Perhaps it is better to envision this renewal not as a process at all. Rather the crucial experience would be the awareness of the parts as parts distinct from each other, dismembered, each with its own light, a state in which the body becomes conscious of itself as a composite of differences. (Hillman, 2007, p. 28)

Consistent with the Orphic image of the shattered mirror, consciousness moves into each part as part. The mirror, which captures the soul along with the image, becomes all the things of the world, reflecting back the divinity who in-forms the world. The epiphany of Dionysian initiation allows consciousness to traverse the multiple perspectives of which one is composed.

Exerp from: Turner, B. (2010) The Mirror of Dionysus: Fragmentation Linking, and Container-Contained in the Transformation of Psychological Trauma. Dissertation. (pp.167-169). Carpenteria CA: Pacifica Graduate Institute.

References:

Hopcke, R. (1995). Persona: Where sacred meets profane. Boston: Shambhala.

Hillman, J. (1972). The myth of analysis: Three essays in archetypal psychology. Evanston, IL: Northwestern University Press.

Hillman, J. (2007). Mythic figures. James Hillman Uniform Edition, vol 6.1. Putnam CT: Spring.

Kerenyi, K. (1976). Dionysus: Archetypal image of indestructible life. (R. Manheim, Trans.). Princeton NJ: Princeton University Press.

Otto, W. F. (1965). Dionysus: Myth and cult. (R. B. Palmer, Trans.). Bloomington, IN: Indiana University Press. (Original work published 1933).

Paris, G. (2003). Pagan grace: Dionysus, Hermes, and Goddess Memory in daily life. Putnam, CT: Spring.

3 thoughts on “Dionysus Son of Zeus

  1. Hi Barb,

    Thanks for this stunning look an a to often overlooked god, Dionysus. What I think Dionysus offers us moderns is a way out of our inability to be present with the disintegration of the culture and our favoritism of heroics that insist we save ourselves.

    Although I read this post awhile ago, I keep coming back finding myself so enjoying its richness.

    Debra

  2. Reblogged this on The Ptero Card and commented:
    I often sense that a culture in the throes of death wants only to save itself. We live in those times, I think, where there is much emphasis on saving ourselves. We are so enamored with heroics. But do they not keep us from where we are right now? What about the nature of disintegration? Could we learn more about our present situation from Dionysus? I think so. Here is a wonderful piece by Barb Turner on Dionysus.

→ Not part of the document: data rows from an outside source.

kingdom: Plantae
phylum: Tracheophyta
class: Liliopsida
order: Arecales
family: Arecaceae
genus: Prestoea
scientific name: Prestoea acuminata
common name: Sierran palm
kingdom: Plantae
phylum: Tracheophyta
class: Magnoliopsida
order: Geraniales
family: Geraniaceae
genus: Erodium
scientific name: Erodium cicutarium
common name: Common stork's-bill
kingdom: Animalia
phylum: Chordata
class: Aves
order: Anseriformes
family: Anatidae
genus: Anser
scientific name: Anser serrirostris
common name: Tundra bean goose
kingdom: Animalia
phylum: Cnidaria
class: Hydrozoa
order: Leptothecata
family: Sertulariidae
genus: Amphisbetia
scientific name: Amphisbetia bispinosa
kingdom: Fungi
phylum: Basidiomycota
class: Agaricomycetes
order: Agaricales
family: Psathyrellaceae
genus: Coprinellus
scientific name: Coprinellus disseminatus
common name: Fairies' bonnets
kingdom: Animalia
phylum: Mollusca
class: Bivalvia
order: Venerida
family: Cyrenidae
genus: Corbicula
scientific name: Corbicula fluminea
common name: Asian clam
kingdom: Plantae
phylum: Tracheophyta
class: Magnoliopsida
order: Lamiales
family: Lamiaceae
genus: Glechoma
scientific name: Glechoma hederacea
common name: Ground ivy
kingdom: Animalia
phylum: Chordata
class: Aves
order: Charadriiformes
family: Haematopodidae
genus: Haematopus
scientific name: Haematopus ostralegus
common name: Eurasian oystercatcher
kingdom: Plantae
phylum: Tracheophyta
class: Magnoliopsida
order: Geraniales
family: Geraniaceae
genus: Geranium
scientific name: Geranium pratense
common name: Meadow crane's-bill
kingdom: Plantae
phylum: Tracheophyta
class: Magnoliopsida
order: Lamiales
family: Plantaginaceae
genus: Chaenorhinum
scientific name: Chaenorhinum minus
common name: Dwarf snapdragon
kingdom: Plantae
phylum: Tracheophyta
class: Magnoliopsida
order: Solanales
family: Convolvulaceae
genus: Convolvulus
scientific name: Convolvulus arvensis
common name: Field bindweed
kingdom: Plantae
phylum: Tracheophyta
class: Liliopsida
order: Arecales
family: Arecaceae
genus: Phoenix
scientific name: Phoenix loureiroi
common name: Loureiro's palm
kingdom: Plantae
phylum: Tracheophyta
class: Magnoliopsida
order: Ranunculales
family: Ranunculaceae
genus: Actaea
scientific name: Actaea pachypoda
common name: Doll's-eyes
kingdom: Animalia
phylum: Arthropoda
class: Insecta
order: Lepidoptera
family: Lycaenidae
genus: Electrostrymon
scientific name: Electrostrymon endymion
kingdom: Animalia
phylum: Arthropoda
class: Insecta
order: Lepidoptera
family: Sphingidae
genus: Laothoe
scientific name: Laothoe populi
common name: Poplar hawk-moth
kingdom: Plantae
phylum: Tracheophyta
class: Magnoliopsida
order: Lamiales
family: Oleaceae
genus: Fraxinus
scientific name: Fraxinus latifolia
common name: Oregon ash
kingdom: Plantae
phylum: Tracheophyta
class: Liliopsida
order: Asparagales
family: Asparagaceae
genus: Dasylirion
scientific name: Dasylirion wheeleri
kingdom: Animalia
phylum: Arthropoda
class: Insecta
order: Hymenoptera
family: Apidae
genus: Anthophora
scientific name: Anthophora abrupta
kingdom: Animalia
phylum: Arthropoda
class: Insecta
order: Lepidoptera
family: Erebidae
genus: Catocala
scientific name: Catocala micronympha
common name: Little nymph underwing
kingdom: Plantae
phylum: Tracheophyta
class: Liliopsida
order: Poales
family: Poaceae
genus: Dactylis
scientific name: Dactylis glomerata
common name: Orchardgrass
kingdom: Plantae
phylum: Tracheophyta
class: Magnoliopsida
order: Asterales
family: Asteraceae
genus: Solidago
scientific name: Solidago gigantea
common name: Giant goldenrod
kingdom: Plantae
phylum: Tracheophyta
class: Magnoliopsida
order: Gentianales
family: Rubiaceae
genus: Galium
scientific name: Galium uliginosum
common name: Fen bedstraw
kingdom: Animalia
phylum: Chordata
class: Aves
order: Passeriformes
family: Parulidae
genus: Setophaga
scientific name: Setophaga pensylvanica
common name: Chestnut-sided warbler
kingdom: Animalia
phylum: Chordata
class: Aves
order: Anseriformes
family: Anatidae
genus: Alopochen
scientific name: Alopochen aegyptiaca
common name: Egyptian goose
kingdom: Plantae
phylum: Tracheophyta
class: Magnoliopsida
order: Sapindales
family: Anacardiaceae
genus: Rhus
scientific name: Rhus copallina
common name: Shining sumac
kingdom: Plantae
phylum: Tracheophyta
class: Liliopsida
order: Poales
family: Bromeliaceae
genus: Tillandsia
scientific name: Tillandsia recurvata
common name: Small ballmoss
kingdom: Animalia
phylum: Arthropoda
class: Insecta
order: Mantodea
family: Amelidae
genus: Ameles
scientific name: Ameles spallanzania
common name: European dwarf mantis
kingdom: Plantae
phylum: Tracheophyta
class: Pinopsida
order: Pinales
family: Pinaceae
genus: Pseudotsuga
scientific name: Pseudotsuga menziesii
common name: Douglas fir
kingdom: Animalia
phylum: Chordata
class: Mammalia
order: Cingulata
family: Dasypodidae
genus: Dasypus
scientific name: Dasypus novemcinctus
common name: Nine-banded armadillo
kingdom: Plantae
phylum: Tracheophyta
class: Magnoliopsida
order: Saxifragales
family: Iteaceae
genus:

  3. Wow! This is awesome. I write a lot about archetypal psych and myth on my blog. I was just about to ask…then I see your citation of your diss…I went to Pacifica too! Graduated in Myth in 2007….Wrote my dissertation on self-mutilation. Lots of discussion of trauma; some discussion of Dionysus as well. Nice to see someone else out there blogging…Look forward to reading more.